Count the lines in the data below that contain the string "track", treating uppercase and lowercase as different. Reply with the number only.

-- Input rows --
--------------------------------
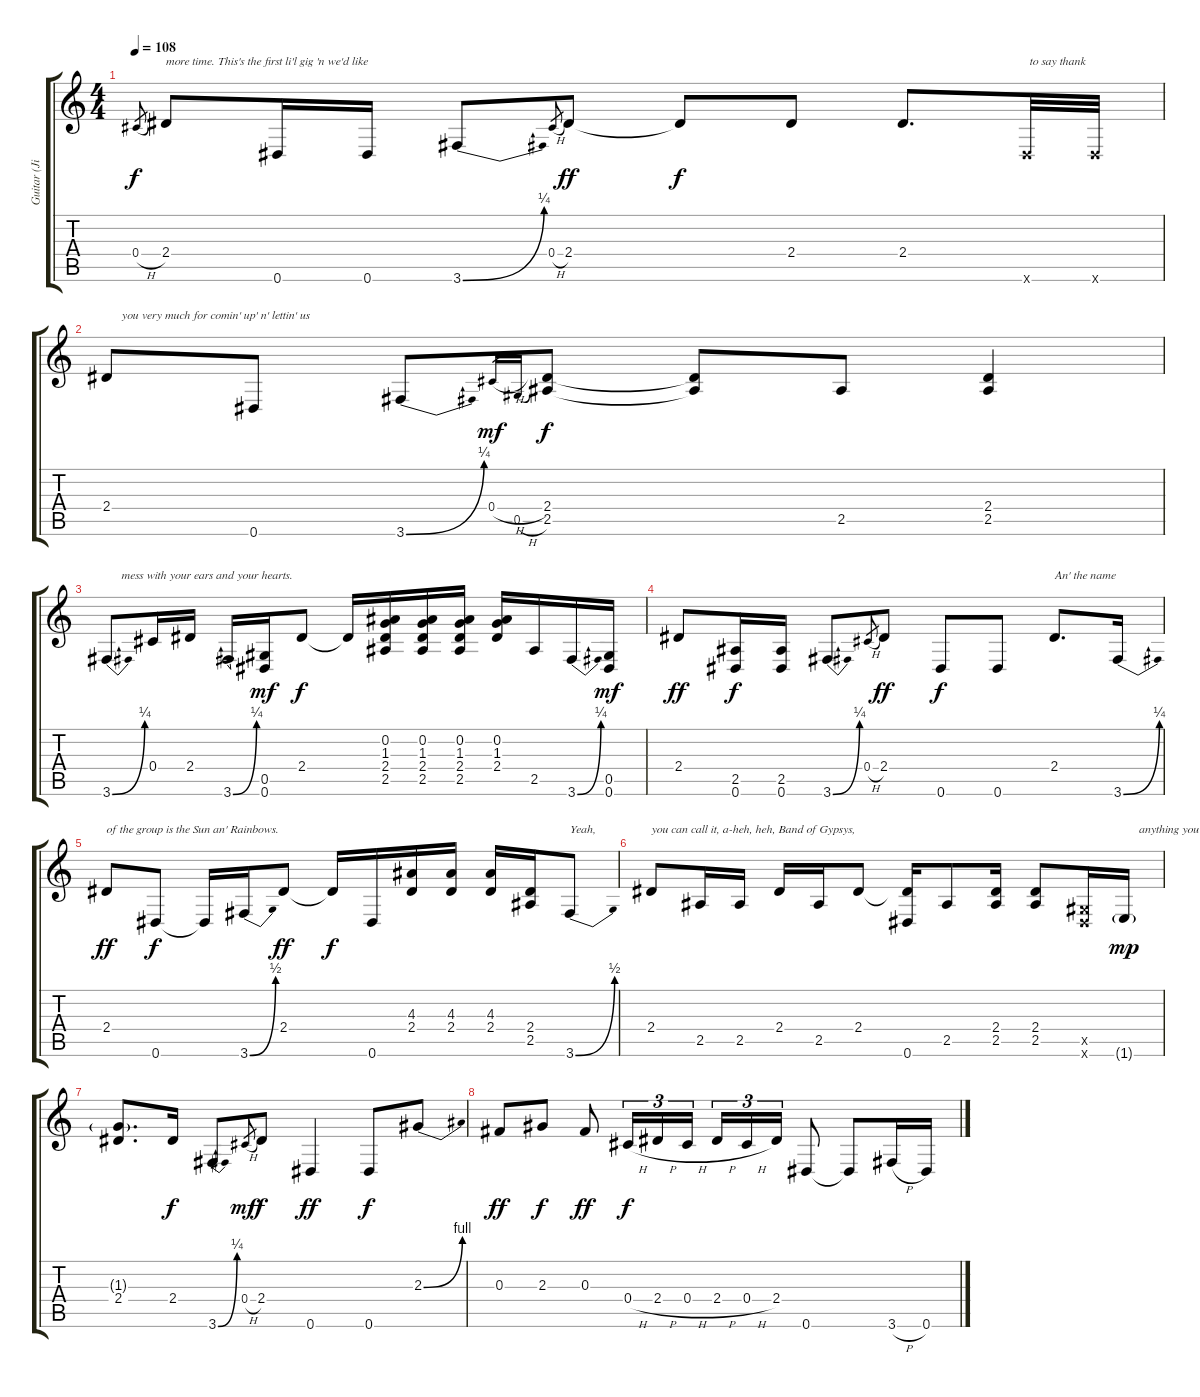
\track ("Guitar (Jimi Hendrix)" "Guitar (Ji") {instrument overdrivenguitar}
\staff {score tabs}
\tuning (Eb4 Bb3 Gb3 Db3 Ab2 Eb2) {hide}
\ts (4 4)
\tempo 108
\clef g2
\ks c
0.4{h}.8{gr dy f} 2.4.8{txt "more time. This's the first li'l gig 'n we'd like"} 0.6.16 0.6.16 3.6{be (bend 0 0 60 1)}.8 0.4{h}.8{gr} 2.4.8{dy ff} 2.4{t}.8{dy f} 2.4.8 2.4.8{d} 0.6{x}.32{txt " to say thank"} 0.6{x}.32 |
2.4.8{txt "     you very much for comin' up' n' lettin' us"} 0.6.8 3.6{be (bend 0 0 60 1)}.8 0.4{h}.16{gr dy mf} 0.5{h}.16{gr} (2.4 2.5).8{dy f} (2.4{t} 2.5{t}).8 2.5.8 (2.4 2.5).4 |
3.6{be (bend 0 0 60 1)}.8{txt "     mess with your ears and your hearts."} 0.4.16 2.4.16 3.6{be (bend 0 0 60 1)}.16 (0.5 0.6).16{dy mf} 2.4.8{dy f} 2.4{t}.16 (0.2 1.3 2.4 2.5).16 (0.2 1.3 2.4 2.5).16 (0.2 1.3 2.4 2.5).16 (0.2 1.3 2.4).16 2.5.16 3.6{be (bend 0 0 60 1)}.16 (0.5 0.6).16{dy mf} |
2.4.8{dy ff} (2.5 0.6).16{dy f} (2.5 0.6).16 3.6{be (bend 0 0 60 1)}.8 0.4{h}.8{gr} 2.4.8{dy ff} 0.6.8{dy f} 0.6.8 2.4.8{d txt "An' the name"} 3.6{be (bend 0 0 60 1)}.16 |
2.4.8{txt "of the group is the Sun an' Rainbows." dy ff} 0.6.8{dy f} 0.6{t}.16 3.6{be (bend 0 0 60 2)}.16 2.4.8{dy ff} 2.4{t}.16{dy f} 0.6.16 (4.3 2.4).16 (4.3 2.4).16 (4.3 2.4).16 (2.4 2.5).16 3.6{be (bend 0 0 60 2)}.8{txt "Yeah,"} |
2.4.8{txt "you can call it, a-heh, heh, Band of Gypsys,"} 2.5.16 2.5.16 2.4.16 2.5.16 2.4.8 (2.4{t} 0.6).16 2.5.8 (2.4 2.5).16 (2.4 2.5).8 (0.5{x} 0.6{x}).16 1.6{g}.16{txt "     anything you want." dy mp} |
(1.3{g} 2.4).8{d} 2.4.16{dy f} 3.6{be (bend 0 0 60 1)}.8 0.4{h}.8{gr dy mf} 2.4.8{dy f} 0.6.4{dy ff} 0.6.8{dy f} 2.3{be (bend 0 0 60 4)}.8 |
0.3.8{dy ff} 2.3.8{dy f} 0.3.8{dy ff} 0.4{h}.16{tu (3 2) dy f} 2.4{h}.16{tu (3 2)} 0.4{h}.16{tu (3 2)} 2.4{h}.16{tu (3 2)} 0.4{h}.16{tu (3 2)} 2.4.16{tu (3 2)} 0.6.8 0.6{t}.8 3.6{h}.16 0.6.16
--------------------------------
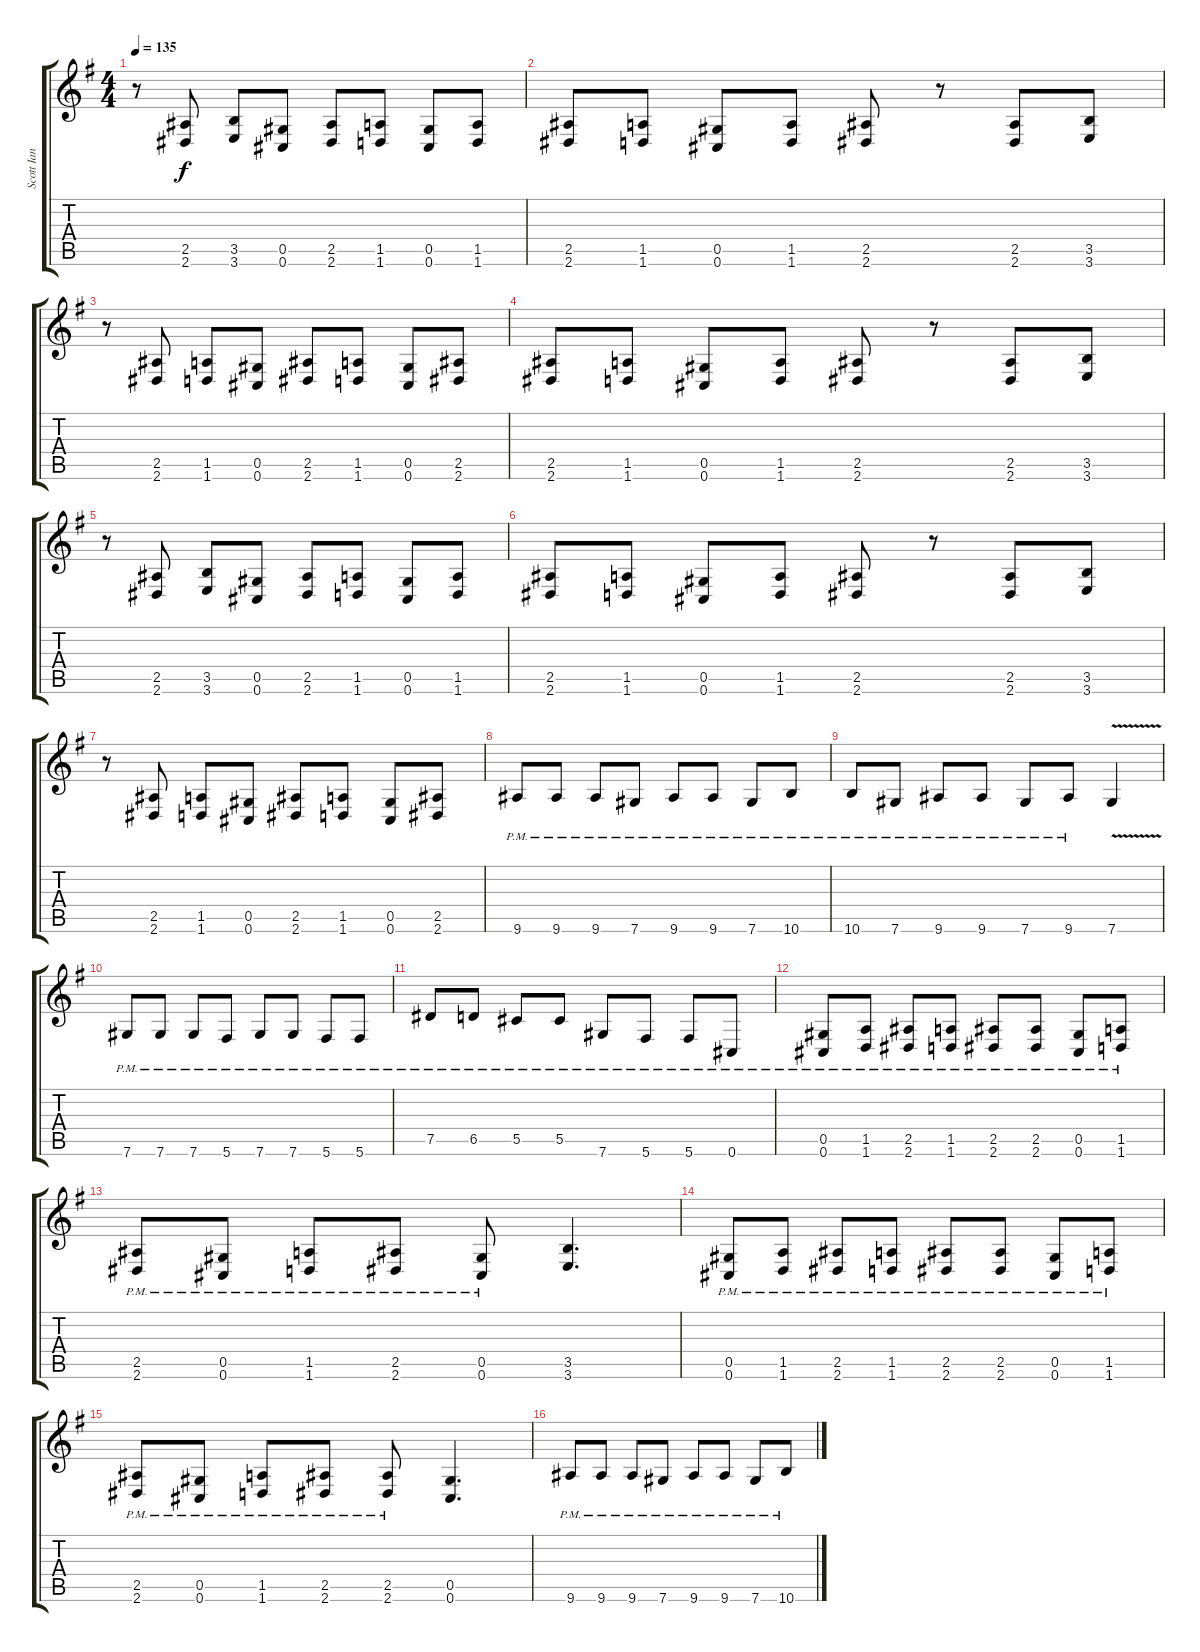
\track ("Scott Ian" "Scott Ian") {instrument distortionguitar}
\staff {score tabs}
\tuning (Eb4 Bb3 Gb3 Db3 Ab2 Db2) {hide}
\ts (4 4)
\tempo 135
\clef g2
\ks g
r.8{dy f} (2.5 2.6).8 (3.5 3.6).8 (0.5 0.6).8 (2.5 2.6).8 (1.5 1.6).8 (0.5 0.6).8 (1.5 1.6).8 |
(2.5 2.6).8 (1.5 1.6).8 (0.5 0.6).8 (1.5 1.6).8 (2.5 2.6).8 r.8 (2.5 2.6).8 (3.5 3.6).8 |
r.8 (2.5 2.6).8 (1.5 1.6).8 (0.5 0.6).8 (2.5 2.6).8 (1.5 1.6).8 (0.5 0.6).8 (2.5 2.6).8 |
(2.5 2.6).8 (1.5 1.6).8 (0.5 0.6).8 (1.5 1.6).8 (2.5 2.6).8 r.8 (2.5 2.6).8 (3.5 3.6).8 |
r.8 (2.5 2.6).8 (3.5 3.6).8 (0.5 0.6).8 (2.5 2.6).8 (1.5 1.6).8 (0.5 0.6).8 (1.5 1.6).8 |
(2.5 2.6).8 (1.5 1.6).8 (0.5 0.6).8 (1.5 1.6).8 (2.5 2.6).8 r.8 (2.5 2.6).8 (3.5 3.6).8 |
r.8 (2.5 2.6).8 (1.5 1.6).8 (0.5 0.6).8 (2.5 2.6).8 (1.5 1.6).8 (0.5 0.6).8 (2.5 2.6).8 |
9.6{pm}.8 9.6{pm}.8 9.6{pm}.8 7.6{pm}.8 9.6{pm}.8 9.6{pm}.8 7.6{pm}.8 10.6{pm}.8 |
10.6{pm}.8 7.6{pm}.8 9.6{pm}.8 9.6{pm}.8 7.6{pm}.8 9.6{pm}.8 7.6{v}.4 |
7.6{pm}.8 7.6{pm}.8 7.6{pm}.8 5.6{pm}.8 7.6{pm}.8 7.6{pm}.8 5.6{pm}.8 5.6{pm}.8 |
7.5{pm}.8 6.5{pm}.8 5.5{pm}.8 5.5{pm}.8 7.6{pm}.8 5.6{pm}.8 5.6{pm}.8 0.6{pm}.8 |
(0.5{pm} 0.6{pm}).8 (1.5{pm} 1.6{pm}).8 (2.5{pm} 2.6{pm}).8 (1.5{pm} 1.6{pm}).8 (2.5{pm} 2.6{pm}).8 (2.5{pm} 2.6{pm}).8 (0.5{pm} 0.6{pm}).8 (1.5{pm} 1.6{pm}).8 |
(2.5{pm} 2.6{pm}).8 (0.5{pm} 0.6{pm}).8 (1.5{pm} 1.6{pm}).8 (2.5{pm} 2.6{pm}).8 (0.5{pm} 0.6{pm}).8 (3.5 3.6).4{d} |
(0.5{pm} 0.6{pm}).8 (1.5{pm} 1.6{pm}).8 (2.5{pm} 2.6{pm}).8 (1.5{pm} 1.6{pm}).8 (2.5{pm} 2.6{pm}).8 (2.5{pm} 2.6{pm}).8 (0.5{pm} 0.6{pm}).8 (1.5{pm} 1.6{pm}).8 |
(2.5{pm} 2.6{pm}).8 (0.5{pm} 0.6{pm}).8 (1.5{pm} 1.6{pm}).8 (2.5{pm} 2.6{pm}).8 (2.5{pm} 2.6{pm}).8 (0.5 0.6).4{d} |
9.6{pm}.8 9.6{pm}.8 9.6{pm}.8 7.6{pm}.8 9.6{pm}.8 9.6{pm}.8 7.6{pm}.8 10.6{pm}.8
--------------------------------
-- Answer --
2